-- Document extract follows --
It’s blazing hot when The Pretty Reckless comes onstage, and there are more than a few people wondering what is going to happen with lead vocalist Taylor Momsen during the band’s performance. The Pretty Reckless is an apt name for this band, since there are rumors floating around that Momsen is on drugs, drunk, a handful backstage and still pissed she didn’t get nominated for an Emmy while on Gossip Girl. Just about all of this turns out not to be true, despite the fact that Momsen brings a body guard (around this place, all you really need is a Breathalyzer) and doesn’t do any sort of meet-and-greet with fans (although one was much requested). She doesn’t act much differently than any other 21 year-old television star that now fronts a rock band. The question for her and the band is this: is this for real? Is this what you really want to do for the next 15-20 years of your life? Or will the small (or big screen) beckon if the right opportunity comes along? I would think she would keep all of her options open, because Momsen isn’t anything special as a singer and the band looks like a bunch of hired hands. Having said that, the quartet does rock pretty hard (in a Joan Jett meets Halestorm if they were a punk band kind-of-way), guitarist Ben Phillips could play for just about anybody and there are some catchy hard rock songs on display-“Follow Me Down,” “Sweet Things,” “Heaven Knows” and “Fucked Up World” are the best of the bunch. Somehow, The Pretty Reckless doesn’t fit in here, but that doesn’t mean the band wouldn’t be good at a local club.
-- Document extract concluded --
▶ _Parts of the exercise_
[a] In the concert review, what instrument does Ben Phillips play?
[b] List every song the concert review names as the best of the bunch.
[c] Resume the concert review about The Pretty Reckless, starting after its final sentence.
This material comes from a separate source unrelated to the concert review.
-- Supplied material follows --
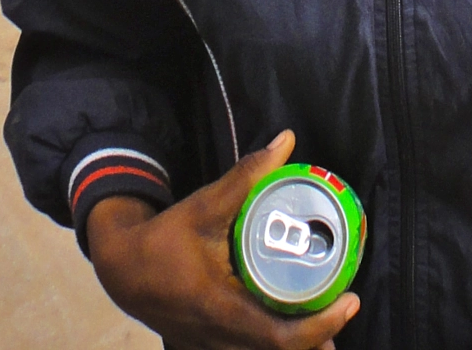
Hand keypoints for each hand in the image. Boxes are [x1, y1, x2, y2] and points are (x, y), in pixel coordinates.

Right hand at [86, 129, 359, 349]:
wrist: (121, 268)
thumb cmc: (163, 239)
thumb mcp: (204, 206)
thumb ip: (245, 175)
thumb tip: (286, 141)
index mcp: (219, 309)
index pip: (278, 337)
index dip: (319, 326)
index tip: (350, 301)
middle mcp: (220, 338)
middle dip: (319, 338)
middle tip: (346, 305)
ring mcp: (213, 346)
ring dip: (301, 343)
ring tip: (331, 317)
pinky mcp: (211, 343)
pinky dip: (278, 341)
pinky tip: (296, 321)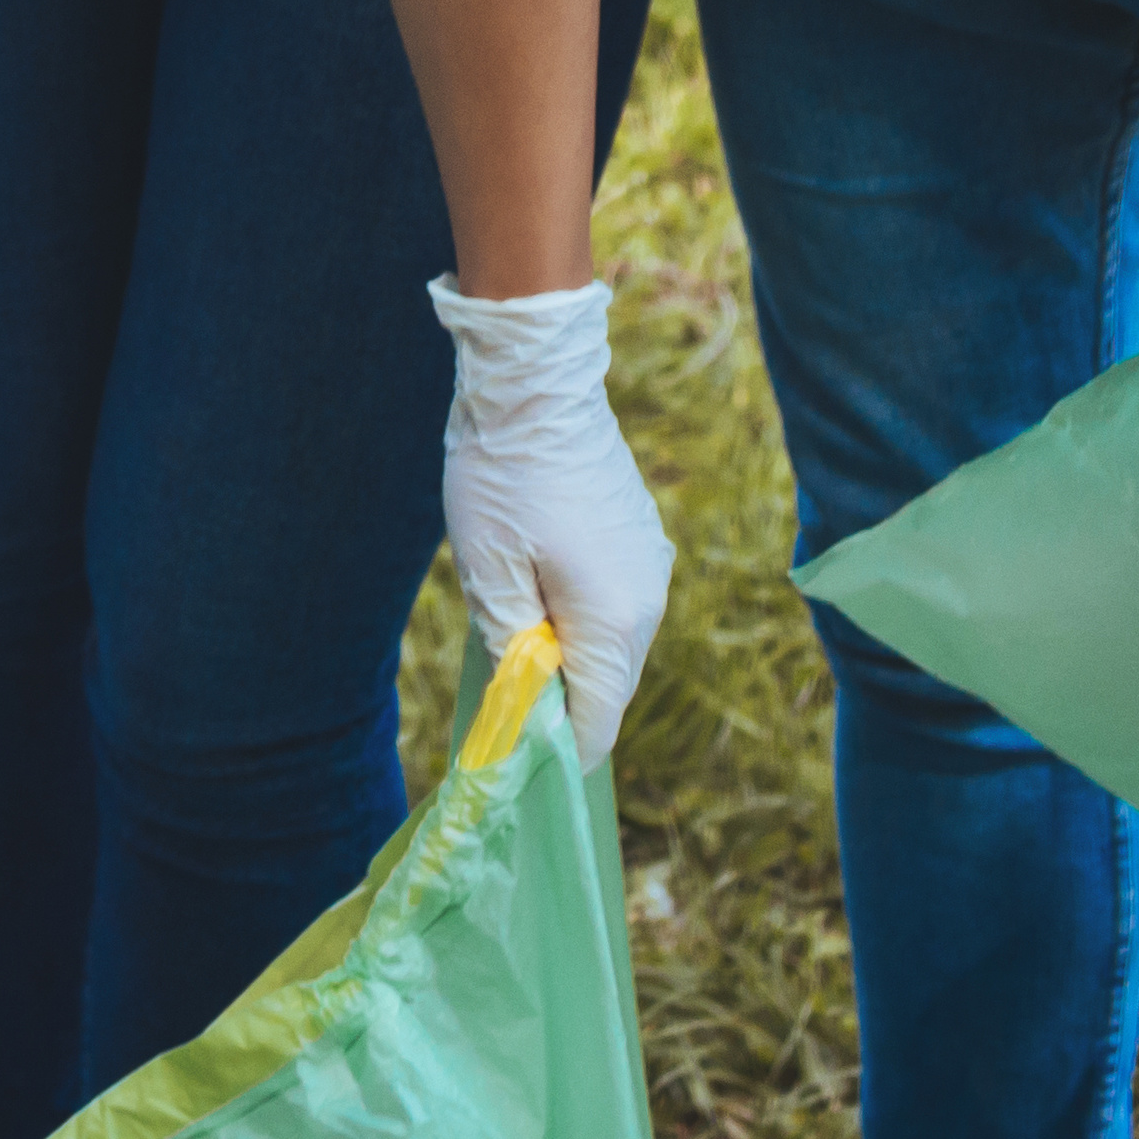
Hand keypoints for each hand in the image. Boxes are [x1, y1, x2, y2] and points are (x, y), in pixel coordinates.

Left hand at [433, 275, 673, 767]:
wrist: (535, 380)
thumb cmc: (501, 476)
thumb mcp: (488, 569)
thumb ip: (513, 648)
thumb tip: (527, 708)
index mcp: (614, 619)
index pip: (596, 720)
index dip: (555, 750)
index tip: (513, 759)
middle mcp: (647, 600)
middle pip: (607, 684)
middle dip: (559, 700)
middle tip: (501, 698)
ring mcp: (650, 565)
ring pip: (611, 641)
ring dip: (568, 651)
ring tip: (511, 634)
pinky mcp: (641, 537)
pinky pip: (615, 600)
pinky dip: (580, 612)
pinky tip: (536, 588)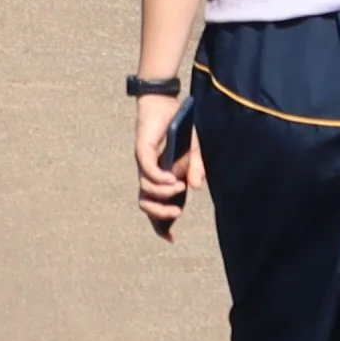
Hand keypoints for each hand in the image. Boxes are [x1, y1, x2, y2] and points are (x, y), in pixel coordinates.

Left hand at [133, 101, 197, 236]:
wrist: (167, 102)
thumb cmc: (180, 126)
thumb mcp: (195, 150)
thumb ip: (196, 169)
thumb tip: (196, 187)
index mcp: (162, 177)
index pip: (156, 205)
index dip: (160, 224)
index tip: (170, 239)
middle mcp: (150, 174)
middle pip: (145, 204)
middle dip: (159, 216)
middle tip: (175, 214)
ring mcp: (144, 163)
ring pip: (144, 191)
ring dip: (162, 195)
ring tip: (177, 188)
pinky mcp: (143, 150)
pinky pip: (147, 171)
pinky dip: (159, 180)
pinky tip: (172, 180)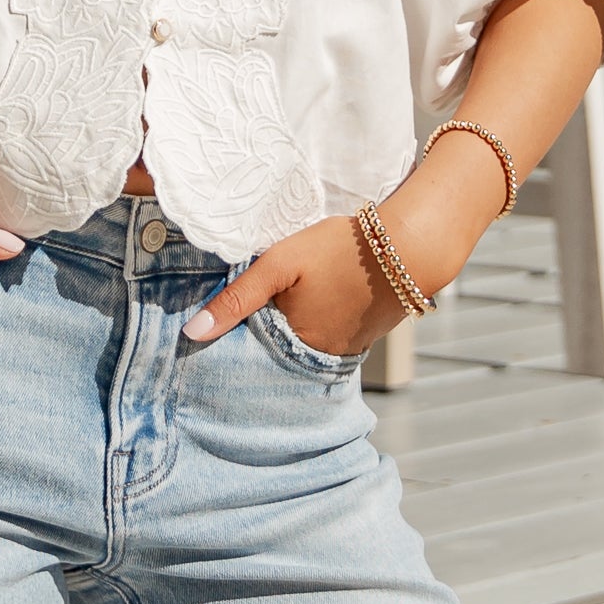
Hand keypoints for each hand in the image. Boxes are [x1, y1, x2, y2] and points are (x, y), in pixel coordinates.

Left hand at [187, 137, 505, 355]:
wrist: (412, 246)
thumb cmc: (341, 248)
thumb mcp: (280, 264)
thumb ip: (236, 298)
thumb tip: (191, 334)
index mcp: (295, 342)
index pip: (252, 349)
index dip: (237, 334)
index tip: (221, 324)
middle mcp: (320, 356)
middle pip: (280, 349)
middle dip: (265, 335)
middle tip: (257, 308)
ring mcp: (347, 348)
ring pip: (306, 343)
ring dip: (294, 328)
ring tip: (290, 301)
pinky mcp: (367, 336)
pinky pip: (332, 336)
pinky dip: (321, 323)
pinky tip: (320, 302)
-- Supplied material concluded --
-- Supplied material follows --
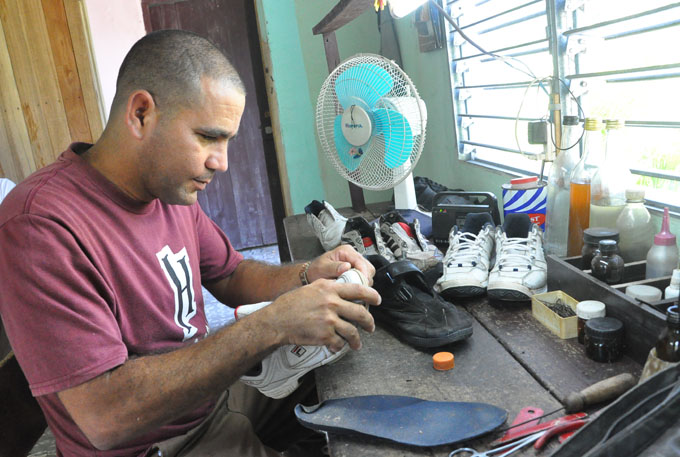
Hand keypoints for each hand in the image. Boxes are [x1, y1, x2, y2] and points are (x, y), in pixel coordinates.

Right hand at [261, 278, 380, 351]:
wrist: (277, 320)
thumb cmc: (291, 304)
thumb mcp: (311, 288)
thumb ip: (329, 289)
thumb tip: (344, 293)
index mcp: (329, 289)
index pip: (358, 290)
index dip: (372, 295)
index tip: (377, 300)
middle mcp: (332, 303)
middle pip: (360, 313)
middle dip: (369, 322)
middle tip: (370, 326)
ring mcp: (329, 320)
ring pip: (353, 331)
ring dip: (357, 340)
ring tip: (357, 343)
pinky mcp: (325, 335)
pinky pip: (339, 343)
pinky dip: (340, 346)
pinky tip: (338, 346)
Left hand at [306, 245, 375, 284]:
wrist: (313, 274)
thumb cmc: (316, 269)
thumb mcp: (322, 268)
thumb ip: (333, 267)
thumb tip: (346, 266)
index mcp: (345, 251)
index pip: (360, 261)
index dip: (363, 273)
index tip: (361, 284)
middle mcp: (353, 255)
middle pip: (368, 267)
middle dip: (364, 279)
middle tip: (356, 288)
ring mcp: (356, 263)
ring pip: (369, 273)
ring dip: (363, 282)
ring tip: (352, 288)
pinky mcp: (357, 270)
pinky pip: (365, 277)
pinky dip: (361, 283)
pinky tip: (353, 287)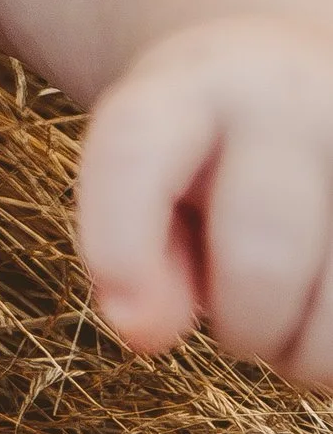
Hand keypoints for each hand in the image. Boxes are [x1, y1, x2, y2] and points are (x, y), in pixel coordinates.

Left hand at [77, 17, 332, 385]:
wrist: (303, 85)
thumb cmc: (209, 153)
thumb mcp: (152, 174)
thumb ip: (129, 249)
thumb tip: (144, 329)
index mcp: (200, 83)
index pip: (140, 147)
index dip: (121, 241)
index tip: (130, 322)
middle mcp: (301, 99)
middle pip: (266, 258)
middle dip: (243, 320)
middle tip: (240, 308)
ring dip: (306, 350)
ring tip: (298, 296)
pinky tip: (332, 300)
-- Supplied material concluded --
-- Supplied material follows --
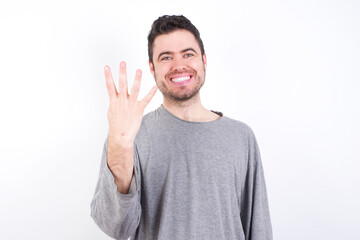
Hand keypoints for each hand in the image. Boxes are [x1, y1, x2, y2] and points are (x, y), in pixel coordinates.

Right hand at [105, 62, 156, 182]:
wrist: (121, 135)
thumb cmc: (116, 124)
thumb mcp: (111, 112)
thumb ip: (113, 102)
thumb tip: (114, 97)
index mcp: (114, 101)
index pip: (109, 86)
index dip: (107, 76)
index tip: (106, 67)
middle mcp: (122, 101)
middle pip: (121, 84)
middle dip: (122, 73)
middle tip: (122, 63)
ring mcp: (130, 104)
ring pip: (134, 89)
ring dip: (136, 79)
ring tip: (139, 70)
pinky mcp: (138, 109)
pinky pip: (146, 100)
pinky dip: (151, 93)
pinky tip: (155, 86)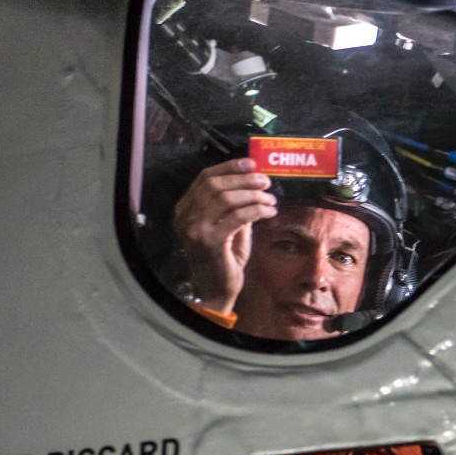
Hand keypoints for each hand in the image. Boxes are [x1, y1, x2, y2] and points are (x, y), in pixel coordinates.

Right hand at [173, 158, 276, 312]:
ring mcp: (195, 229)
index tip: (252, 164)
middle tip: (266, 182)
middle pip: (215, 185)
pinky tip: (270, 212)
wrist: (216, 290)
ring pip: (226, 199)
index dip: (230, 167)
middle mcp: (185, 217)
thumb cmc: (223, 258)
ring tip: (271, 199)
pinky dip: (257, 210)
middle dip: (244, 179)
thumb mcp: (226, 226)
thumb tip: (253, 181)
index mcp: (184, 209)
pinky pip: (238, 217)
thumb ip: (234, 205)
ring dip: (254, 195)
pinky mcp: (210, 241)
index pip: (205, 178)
-- Supplied material concluded --
▶ _Exercise answers_
[a] Guitar.

[b] "Follow Me Down," "Sweet Things," "Heaven Knows," "Fucked Up World"

[c]
Pop Evil is the main reason those girls from Albuquerque flew up to Montana, and definitely one of the reasons I came up for the weekend. Having seen the band twice for a combined 55 minutes, I really wanted to see what one of my favorite bands of this generation could do with a 15-song, 75-minute set. The answer is this: Pop Evil’s performance here was one of the best live shows I’ve seen in the last 5 years. It is easily the best festival performance I’ve seen in that time, and it made me feel like I was 15 again (I spent the entire performance in the pit, five feet from the stage, just like the old days). The quintet from Grand Rapids, Michigan really doesn’t sound like anyone else in particular, but there are bits and pieces of the best modern rock in the band’s sound, plus a monster backbeat that elevates every song a few notches. The one thing I like about these guys (besides from being total sweethearts and great to their fans) is that there is no superstar in this group-the band is totally the sum of all of its parts. Lead vocalist Leigh Kakaty prowls the stage and sings in both a menacing growl and a smooth voice that fuels the ballads. Guitarist Nick Fuelling plays the solos, while partner Dave Grahs keeps the rhythm tight. Bassist Matt Di Rito and drummer Chachi Riot are locked in like all great rhythm sections are. The highlights were plentiful-virtually all of the set was a highlight, but the band’s best known songs really shined-“100 in a 55” (with help from the Aranda brothers), “Divide,” “Monster You Made,” “Last Man Standing,” “Goodbye My Friend,” “Torn to Pieces,” and “Deal With the Devil” were all incredible, but it was “Trenches” that put the cherry on top of the sundae. The 2013 Rock Contraband song of the year had the entire place in a frenzy, with 15-year olds dancing alongside 54-year olds (I wasn’t the only one down there), and everyone coming together as this monster song kicked the show up to a “whole ‘nother level.” Next year will be a big year for the guys with another record due, and if it’s anything like the last release (“Onyx”), hopefully we will be talking about superstars Pop Evil. These guys have the sound, the talent and the swagger to be huge. (And the next time, I want to hear “Purple”).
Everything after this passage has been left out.